In the current implementation of GenGO, the ACL paper exploration system, we use a small and rather old sentence encoder, namely all-MiniLM-L6-v2 to provide the semantic search and paper recommendation features. While this model is quite powerful for its size, I am not quite happy with the search results I find in GenGO. Especially for the chat-based extension, I am currently building with GenGO’s dataset.

To find a better model for my use case, I did a little benchmark experiment where I evaluated 12 small models (small enough to be run within a web browser as it’s done in GenGO) on a very recent retrieval dataset called LitSearch. In this blog post, I compile some simple results and my thoughts, to hopefully help me decide the new model for GenGO.

Setup

Fortunately, the MTEB python library has implemented the retrieval evaluation using the LitSearch dataset, so I will simply use this library for my evaluation. This is super nice, I do not have to write any code, I just need to run the following command,

mteb run -m <model-name> \
  -t LitSearchRetrieval \
 --verbosity 3

(In the original LitSearch paper, they conduct experiments by differentiating the two specificity levels in queries, but due to the MTEB implementation, I will just use the whole thing, which makes it non-comparable to tables in the paper.)

Model selection

I empirically know that models less than 100M parameters can easily be run within a web browser using the Transformers.js library, so I picked the models with less than c.a. 100M params from the top of the retrieval subset of the MTEB leaderboard.

Results

Here is the table which shows model names, model sizes in parameters, and the nDCG@10 scores.

model-names Params (M) ndcg_at_10
Snowflake/snowflake-arctic-embed-m-v1.5 109 0.51715
Snowflake/snowflake-arctic-embed-m 109 0.51237
infgrad/stella-base-en-v2 55 0.45465
intfloat/e5-small-v2 33 0.45465
Snowflake/snowflake-arctic-embed-s 33 0.45086
Snowflake/snowflake-arctic-embed-xs 23 0.44751
avsolatorio/GIST-Embedding-v0 109 0.4452
abhinand/MedEmbed-small-v0.1 33 0.43317
BAAI/bge-small-en-v1.5 33 0.42833
thenlper/gte-small 33 0.42357
avsolatorio/GIST-small-Embedding-v0 33 0.38049
sentence-transformers/all-MiniLM-L6-v2 23 0.35318

As expected, the currently used model (all-MiniLM-L6-v2) is underperforming other models by quite some gap. Another similarly-sized model (snowflake-arctic-embed-xs, 23M) outperforms this model by more than 10 pts which makes me think at least I should make a switch to this model since the inference speed shouldn’t be so different.

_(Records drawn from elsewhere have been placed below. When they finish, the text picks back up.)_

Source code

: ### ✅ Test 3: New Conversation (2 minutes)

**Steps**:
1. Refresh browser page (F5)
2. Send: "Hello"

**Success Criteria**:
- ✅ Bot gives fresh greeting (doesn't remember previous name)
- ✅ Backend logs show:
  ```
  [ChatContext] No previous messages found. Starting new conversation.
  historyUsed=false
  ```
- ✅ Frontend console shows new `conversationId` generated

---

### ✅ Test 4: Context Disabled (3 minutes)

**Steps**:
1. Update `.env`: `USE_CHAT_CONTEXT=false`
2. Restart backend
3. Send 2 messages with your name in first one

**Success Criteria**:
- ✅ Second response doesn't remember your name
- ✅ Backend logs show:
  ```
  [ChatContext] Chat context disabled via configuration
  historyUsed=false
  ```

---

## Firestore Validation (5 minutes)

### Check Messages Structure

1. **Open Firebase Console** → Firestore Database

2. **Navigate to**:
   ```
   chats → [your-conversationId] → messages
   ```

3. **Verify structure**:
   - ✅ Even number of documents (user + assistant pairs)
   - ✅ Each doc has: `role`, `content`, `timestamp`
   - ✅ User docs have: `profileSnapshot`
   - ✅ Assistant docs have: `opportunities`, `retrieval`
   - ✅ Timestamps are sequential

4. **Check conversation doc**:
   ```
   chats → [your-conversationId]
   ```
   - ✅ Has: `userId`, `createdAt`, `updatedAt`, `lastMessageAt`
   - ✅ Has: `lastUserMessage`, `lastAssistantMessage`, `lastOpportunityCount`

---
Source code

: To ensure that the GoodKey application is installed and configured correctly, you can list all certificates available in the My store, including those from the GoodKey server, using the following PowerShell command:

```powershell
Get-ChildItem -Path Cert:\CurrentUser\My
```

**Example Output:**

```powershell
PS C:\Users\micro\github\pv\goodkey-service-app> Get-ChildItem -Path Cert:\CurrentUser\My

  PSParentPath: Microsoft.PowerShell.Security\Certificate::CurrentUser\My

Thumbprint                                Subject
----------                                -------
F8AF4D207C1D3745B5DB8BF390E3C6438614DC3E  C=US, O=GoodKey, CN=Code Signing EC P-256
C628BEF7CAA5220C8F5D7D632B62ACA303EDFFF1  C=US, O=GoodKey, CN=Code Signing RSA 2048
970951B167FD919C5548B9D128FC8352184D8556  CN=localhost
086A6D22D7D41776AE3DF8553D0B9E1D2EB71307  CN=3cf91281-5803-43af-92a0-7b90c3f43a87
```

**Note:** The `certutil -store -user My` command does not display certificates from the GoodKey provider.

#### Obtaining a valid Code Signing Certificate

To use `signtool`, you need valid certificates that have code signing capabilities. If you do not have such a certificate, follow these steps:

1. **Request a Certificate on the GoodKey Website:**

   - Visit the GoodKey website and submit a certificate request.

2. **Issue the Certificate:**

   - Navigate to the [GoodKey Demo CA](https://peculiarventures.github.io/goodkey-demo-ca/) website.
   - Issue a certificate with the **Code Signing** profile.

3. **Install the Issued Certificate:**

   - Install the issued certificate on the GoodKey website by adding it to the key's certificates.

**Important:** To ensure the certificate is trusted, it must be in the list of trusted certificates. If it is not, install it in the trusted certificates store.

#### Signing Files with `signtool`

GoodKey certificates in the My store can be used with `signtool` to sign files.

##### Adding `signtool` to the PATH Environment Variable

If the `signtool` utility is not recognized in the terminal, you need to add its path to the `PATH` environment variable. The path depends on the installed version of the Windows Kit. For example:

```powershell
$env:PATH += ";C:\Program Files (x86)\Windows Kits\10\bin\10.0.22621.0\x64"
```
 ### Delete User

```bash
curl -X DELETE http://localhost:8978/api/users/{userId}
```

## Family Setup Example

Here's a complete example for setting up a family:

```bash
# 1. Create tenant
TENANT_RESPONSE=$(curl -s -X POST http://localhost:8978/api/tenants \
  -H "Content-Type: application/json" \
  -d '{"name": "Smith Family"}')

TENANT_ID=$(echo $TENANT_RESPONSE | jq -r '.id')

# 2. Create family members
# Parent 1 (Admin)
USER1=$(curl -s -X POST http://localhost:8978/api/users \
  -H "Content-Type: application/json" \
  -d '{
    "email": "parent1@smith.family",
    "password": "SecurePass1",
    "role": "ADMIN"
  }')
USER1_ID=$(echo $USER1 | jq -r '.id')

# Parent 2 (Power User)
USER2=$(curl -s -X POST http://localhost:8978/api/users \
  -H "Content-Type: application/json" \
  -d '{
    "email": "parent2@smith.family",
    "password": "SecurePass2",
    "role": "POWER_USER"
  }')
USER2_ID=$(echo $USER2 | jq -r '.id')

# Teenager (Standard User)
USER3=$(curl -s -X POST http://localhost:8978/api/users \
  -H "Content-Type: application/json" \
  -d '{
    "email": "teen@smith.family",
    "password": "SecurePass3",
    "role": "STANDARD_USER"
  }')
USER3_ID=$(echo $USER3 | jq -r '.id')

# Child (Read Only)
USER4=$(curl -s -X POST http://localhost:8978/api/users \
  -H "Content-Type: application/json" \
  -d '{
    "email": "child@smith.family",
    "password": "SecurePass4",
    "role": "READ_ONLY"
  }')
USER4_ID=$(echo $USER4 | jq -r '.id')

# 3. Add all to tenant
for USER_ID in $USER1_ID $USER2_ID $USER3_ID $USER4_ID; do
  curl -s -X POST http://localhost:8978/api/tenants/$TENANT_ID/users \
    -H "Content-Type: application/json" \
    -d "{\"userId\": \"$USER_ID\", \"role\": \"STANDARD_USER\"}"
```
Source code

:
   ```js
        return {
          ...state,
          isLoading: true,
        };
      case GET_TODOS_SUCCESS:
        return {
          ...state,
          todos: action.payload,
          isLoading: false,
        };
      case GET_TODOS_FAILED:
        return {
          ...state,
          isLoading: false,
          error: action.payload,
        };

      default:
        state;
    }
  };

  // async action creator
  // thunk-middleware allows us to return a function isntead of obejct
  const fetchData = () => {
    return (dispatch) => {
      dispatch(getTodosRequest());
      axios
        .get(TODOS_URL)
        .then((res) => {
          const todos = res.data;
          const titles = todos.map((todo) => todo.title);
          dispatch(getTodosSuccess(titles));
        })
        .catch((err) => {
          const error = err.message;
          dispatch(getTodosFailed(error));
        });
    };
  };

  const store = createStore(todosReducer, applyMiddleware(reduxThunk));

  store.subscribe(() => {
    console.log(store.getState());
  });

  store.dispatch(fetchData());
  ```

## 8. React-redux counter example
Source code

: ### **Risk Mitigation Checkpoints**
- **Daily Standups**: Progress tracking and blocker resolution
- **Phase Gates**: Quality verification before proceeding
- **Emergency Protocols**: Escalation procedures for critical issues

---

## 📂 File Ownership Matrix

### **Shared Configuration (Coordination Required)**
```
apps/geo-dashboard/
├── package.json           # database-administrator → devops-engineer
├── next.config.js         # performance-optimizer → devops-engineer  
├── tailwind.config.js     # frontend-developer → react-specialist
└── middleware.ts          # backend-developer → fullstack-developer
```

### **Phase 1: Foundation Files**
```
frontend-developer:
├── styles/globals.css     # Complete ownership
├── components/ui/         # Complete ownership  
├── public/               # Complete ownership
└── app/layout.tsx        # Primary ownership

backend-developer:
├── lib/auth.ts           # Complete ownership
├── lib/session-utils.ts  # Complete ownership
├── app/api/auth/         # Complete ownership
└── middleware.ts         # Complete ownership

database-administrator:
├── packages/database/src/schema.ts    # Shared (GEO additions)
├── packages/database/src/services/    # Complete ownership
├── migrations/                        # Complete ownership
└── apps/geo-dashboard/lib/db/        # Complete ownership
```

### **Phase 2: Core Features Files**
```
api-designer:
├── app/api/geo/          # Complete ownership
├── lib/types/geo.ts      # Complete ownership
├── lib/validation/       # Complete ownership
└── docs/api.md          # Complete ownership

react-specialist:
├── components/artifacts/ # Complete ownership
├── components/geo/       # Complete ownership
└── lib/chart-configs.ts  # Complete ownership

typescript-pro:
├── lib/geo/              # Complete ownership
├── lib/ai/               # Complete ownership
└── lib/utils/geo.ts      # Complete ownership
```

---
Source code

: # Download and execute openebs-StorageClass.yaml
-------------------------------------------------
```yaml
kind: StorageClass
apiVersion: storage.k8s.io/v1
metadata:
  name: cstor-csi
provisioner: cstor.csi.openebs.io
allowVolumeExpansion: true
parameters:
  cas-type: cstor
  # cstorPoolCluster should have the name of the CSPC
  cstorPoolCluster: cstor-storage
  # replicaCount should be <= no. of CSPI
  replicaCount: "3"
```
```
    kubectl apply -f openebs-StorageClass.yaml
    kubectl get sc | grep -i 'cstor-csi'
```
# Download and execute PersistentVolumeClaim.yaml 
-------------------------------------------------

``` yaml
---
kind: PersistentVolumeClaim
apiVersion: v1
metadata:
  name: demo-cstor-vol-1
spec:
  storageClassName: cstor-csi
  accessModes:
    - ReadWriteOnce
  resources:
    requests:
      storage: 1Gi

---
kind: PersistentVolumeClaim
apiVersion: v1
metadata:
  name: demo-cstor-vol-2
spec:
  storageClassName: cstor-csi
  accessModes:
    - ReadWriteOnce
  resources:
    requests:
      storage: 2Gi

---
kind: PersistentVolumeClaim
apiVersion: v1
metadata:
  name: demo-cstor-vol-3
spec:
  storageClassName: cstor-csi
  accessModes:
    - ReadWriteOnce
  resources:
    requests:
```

Actually, this snowflake-arctic-embed-xs is quite well-performing, it performs similarly to bigger models, and there is only a less than 1 pt difference to stella-base-en-v2 which has double the parameter size.

Another thing is that going over 100M parameters clearly shows improvements, snowflake-arctic-embed-m-v1.5 with 109M params achieves 0.51 pts, which is a big jump from snowflake-arctic-embed-xs.

Arctic model series from Slowflake

I was interested in how Snowflake trained such powerful small models so I quickly checked their technical report on these models (URL, it’s such a nice time now, we can read everything for free).

The list below is a few highlights,

  • It’s not explicitly trained for a scientific domain, web-corpus take a large part of training which should contain some in-domain stuff.
  • They balance the domain distribution in training data for better performance by “importance” which they computed in the preliminary isolated experiment. NLI datasets are excluded from their training due to this.
  • Synthetic training data generated by LLMs. They note the importance of including negative documents in the prompt. It is unclear which LLM is used for the data generation.

Conclusion

The series of Arctic models from Snowflake is quite impressive, they show strong performance even when compared to large ones. snowflake-arctic-embed-s and snowflake-arctic-embed-xs are particularly interesting to me since by changing the current model to these, I can enjoy better search performance without sacrificing the inference speed.